Jon Juaristi-ABC
- La democracia formal no cuenta con recintos sagrados, sino con espacios cívicos que los despotismos tratan de cancelar
Durante la espectacular Jornada de Puertas Abiertas que se vivió en el Capitolio, el día de Reyes por la tarde, me asaltó (y nunca mejor dicho) el temor de que los miles de paletos sin mascarilla que, con el pretexto de saquear el mobiliario, se tomaban selfies en los pasillos tocados con las gorras arrebatadas a los guardias, descubrieran el edificio aledaño que aloja la innumerable Biblioteca del Congreso, repleta de objetos para todos ellos tan insólitos, cuyo manejo o manipulación imprudente podría derivar en su destrucción por el fuego y la devolución de la Humanidad en su conjunto a la Edad de Piedra de la que parecían haber emergido tanto el Lobo de Yellowstone como el resto de la peña.
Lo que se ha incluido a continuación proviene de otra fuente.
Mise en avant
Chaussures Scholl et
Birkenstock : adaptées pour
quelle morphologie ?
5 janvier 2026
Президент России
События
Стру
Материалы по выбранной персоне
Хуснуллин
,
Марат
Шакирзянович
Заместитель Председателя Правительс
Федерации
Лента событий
Desengañémonos. Pese a las paridas acerca del «templo sagrado de la soberanía popular» que tuvimos que oír a antiguos y modernos corresponsales de medios españoles en Washington, lo único realmente sagrado en la capital federal es la Biblioteca del Congreso (que ni mencionaron). El Capitolio no tiene nada de sagrado, porque la democracia formal desacraliza todo lo que toca. Si a algo se parecen las cámaras legislativas de los países democráticos no es al arquetipo del Templo, sino al del Teatro, un Teatro donde los Representantes del Pueblo representan ásperas deliberaciones que deberían terminar en catarsis cómicas más o menos conciliatorias, aunque casi nunca se logren a la perfección. Lo que busca la democracia deliberativa no es que los enemigos políticos monten clubes del Cocodrilo, sino que no llegue la sangre al río, precisamente lo contrario de lo que pasó el miércoles en el Capitolio de Washington, cuando Trump mandó su claque a reventar la sesión final de la temporada.
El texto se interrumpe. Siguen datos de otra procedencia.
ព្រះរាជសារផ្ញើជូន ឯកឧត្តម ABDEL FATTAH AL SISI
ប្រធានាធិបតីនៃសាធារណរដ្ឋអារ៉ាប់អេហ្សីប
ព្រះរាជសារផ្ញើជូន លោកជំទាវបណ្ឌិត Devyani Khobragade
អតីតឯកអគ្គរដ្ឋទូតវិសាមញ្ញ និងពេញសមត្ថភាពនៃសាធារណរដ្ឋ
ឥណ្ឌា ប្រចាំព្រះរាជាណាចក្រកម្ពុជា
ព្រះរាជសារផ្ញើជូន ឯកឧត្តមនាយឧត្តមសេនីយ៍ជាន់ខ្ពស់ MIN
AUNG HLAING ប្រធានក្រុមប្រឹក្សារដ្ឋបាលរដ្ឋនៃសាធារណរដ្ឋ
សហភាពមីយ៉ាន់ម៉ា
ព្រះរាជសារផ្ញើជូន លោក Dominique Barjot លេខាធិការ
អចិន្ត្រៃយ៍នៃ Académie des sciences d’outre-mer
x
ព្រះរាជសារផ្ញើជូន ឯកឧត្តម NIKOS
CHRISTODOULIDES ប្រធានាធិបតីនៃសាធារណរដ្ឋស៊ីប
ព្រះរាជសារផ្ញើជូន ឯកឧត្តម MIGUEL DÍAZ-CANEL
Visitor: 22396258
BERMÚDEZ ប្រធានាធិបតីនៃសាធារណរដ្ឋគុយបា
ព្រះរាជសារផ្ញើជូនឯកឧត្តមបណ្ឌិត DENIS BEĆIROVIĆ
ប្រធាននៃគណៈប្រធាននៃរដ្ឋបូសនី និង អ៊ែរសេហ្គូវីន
La democracia formal no tiene templos sagrados, sino escenarios seculares. El principal de ellos es la calle, o sea, la plaza, el ágora, que ha desaparecido a causa del terror sanitario. En su origen, parlamento y ágora coincidían: eran el espacio de la parresía, de la deliberación cívica, que los atenienses no cerraban ni por la peste. Como bien sabían los griegos, las democracias morían a manos de los demagogos deseosos de convertirse en déspotas, cuando estos lanzaban las turbas a la ocupación violenta de los espacios públicos. Como Trump, vaya.
O, como cuando, en la reciente historia de nuestra agonizante democracia, Alfredo Pérez Rubalcaba, de manera semejante a Trump, azuzó a las bases (y a más de unos cuantos dirigentes) de su partido contra las sedes del PP, el 13 de marzo de 2004, inaugurando así la degeneración demagógica de la izquierda española, que ha proseguido hasta hoy, a través de ciertos hitos (2016, 2017, 2019) muy justamente recordados estos días por los partidos de la oposición (devenidos cómplices de Trump, según el mayoral por antonomasia onomástica del rebaño iraní o manada bolivariana de los terroristas domésticos españoles hoy en el poder).